11.1 The ALRC recommends a number of defences that would limit a plaintiff’s right to succeed under the new tort. The defences reflect the need to protect, and in some cases privilege, important countervailing interests above a plaintiff’s expectation of privacy. Defendants will bear the onus of proving that their conduct is subject to a defence or exemption. The recommended defences are:

  • lawful authority to protect defendants from liability under the new privacy tort where their conduct was required or authorised by law;

  • conduct incidental to the exercise of a lawful right of defence of persons or property, where that conduct was proportionate, necessary and reasonable, and where the defendant reasonably believed that the conduct was necessary to protect persons or property;

  • necessity where a defendant acts in a reasonable belief that they were preventing an imminent and greater harm; and

  • consent including express and implied consent.

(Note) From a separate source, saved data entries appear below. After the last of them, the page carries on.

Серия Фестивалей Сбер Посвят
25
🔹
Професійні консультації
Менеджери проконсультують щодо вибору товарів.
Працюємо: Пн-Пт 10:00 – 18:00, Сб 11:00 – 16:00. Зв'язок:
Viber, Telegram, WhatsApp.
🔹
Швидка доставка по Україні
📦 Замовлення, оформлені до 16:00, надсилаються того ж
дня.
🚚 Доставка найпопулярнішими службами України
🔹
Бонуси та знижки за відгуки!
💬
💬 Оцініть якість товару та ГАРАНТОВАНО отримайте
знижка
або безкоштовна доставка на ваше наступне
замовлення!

11.2 The ALRC also recommends a number of defences which are the same as, or analogous to, defamation defences: absolute privilege; publication of public documents; and fair and accurate reporting of public proceedings.

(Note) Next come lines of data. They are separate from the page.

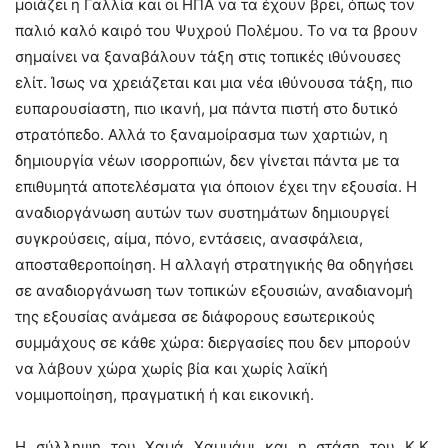
μοιάζει η Γαλλία και οι ΗΠΑ να τα έχουν βρει, όπως τον
παλιό καλό καιρό του Ψυχρού Πολέμου. Το να τα βρουν
σημαίνει να ξαναβάλουν τάξη στις τοπικές ιθύνουσες
ελίτ. Ίσως να χρειάζεται και μια νέα ιθύνουσα τάξη, πιο
ευπαρουσίαστη, πιο ικανή, μα πάντα πιστή στο δυτικό
στρατόπεδο. Αλλά το ξαναμοίρασμα των χαρτιών, η
δημιουργία νέων ισορροπιών, δεν γίνεται πάντα με τα
επιθυμητά αποτελέσματα για όποιον έχει την εξουσία. Η
αναδιοργάνωση αυτών των συστημάτων δημιουργεί
συγκρούσεις, αίμα, πόνο, εντάσεις, ανασφάλεια,
αποσταθεροποίηση. Η αλλαγή στρατηγικής θα οδηγήσει
σε αναδιοργάνωση των τοπικών εξουσιών, αναδιανομή
της εξουσίας ανάμεσα σε διάφορους εσωτερικούς
συμμάχους σε κάθε χώρα: διεργασίες που δεν μπορούν
να λάβουν χώρα χωρίς βία και χωρίς λαϊκή
νομιμοποίηση, πραγματική ή και εικονική.
Η σύλληψη του Χαμά Χαμμάμι και η στάση του Κ.Κ.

11.3 This chapter discusses several matters that will not give rise to a defence because defences would be superfluous in view of the elements of the tort or actionability. Because the balancing test for actionability already protects public interest, a defence of public interest is unnecessary. There is also no need for a defence that the material was already in the public domain, because this issue will be considered when deciding at the outset whether the plaintiff has a reasonable expectation of privacy at the relevant time.

11.4 Contributory negligence will not be a defence to an intentional or reckless invasion of privacy.

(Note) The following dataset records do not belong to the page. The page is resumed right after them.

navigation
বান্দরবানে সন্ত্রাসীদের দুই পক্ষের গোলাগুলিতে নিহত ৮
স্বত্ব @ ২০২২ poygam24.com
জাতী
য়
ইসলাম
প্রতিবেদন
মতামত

11.5 The ALRC considers that a number of defences to defamation are inappropriate for an action for intentional or reckless invasion of privacy. These include the defences of qualified privilege, truth, innocent dissemination and comment.

11.6 This chapter includes a recommendation for a safe harbour scheme for internet intermediaries to exempt internet hosts and platform providers from liability provided they meet certain conditions.